Latin Resources (ASX: LRS) has struck an agreement in a very difficult funding environment with Hong Kong listed Junefield Group, the founder with a worth of over $3 billion, should see Latin Resources largely de-risked from a funding viewpoint.
The investment agreement was struck by Latin Resources managing director Chris Gale at a 51% premium to market price, itself an achievement.
Significant investment by major mining companies including BHP Billiton (ASX: BHP) and Antofagasta (LON:ANTO) in the Ilo region of Peru have re-cast valuations and investment multiples significantly.
In addition, the deal which could see Junefield invest up to $52 million in Latin Resources, casts the company's project potential in a new light.
Latin will place 10 million shares to Junefield at $0.28 to raise $2.8 million. After shareholder approval, a further placement of 20 million shares will raise an additional $5.6 million.
Funds raised through the placement will be allocated to the acceleration of activities at Latin’s Guadalupido Iron Sands Project and to fund other highly prospective Ilo concessions at the company's operations in Peru.
The next stage of the potential total funding investment into Latin is the Junefield backed Total Genius Iron Mining SAC, which has signed an earn-in option agreement covering up to 70% on Mariela and the newly optioned Dylan concessions, by funding all activities up to completion of Bankable Feasibility Study or to a total cost of A$35 million.
Chris Gale, managing director of Latin, said “Attracting a cornerstone investor that is as reputable and experienced as Junefield is a major achievement and a key milestone in the advancement of our Peruvian assets. The premium paid over the current share price is an indication of the value in which our new investor Junefield places on Latin Resources.”
Placement breakdown
The placement will comprise two tranches and represents around 16.8% of the issued capital of Latin. Tranche one is 10 million shares and 3.34 million options under the placement capacity, with tranche two 20 million shares and 6.67 million options - which is subject to shareholder approval.
The options have an exercise price of A$0.30 with an expiry date of June 20, 2013.
These funds will be allocated to accelerate the current exploration and drilling campaign at Guadalupito, where a maiden JORC Resource is forecast to be announced to the market in the March quarter of 2012.
Funds will also be used to fast-track exploration activity on the company’s 110,000 hectares of granted tenements in the highly prospective Ilo district of southern Peru.
The southern Peruvian coastal zone is highly prospective and home to some of South America’s largest mining projects, including Phelps Dodge’s Cerro Verde copper mine, Southern Copper Cuajone and Quellaveco copper mines along with the major iron mine at Marcona owned by Shougang, and the US$745 million Mina Justa copper project recently acquired by Glencore.
Earn-in option breakdown
In addition to the placement the earn-in agreement covers the Mariela and Dylan concessions, located in the Islay Province of Arequipa in Southern Peru.
The key terms are:
- A$700,000 in cash payable to the company’s wholly owned subsidiary, Peruvian Latin Resources SAC at date of signing of the agreement.
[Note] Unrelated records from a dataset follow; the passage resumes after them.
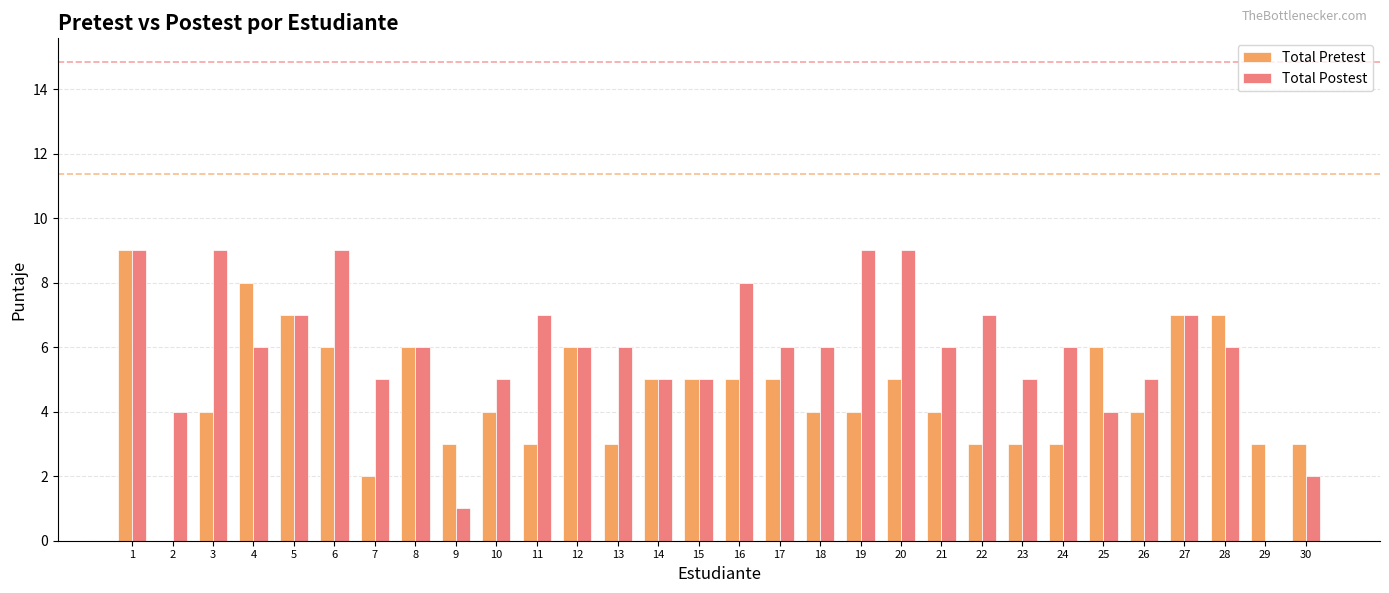

The value of Total Postest at 16 is 8. True or false?

True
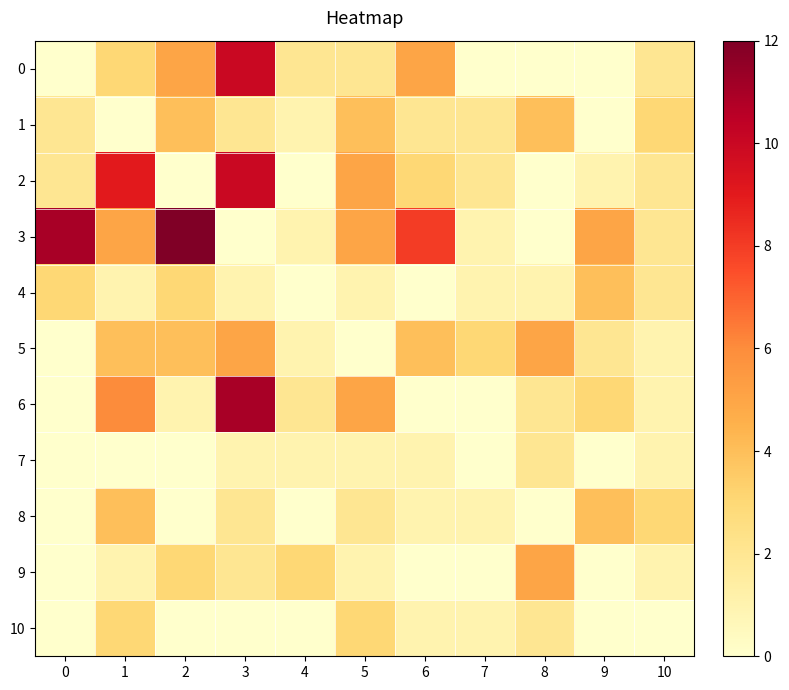

Count the number of data series in this chart.

11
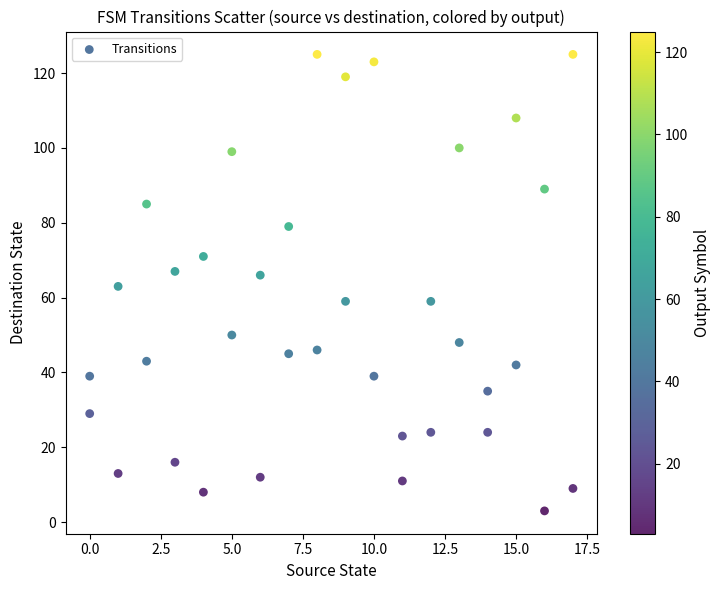

What is the range of Y values (max minus min)?

122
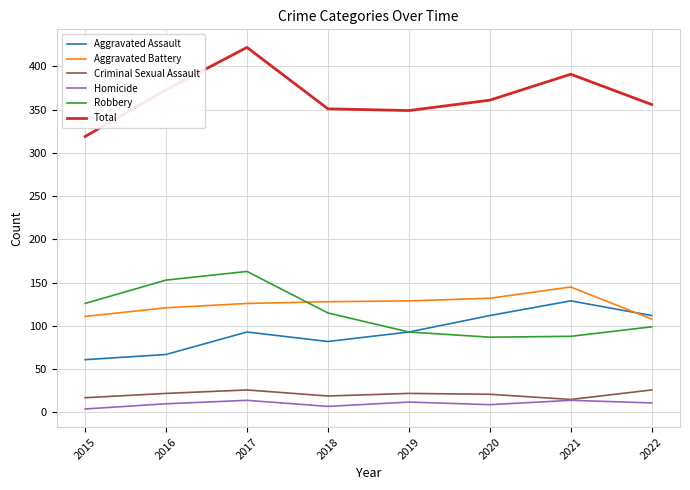

What is the sum of all Total values?

2922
- Iron Mining to earn-in up to 70% on Mariela and newly optioned Dylan concessions, by funding all activities up to completion of Bankable Feasibility Study or to a total cost of A$35 million.
- In the event that Junefield fails to implement the exploration program for the project in accordance with the Agreed Program within four years from the date of the agreement, Peruvian Latin Resources will have the right to terminate the formal agreement and retain 100% ownership of project.
Gale added, “We are delighted to welcome Junefield as a strong partner in the development of the highly prospective Mariela and Dylan concessions, and look forward to taking the project into production and unlock the value for our shareholders."
The agreement is subject to regulatory approval and the conditions precedent including; Execution of Placement Agreement by Junefield and the company; and any required Latin shareholder approvals.
Analysis
That this is a significant milestone for Latin Resources goes without saying. The founder of Hong Kong's Junefield has built a $2 billion fund to invest in resources and in Peru. Junefield has been drilling itself at a property around Latin's Ilo project and Mariela and is known to be bullish on the potential.
Recent M&A activity and acquisitions by major mining companies in the area is a testament to the potential of the area. Together, they signal the potential for significant valuation lift in Latin Resources in 2012.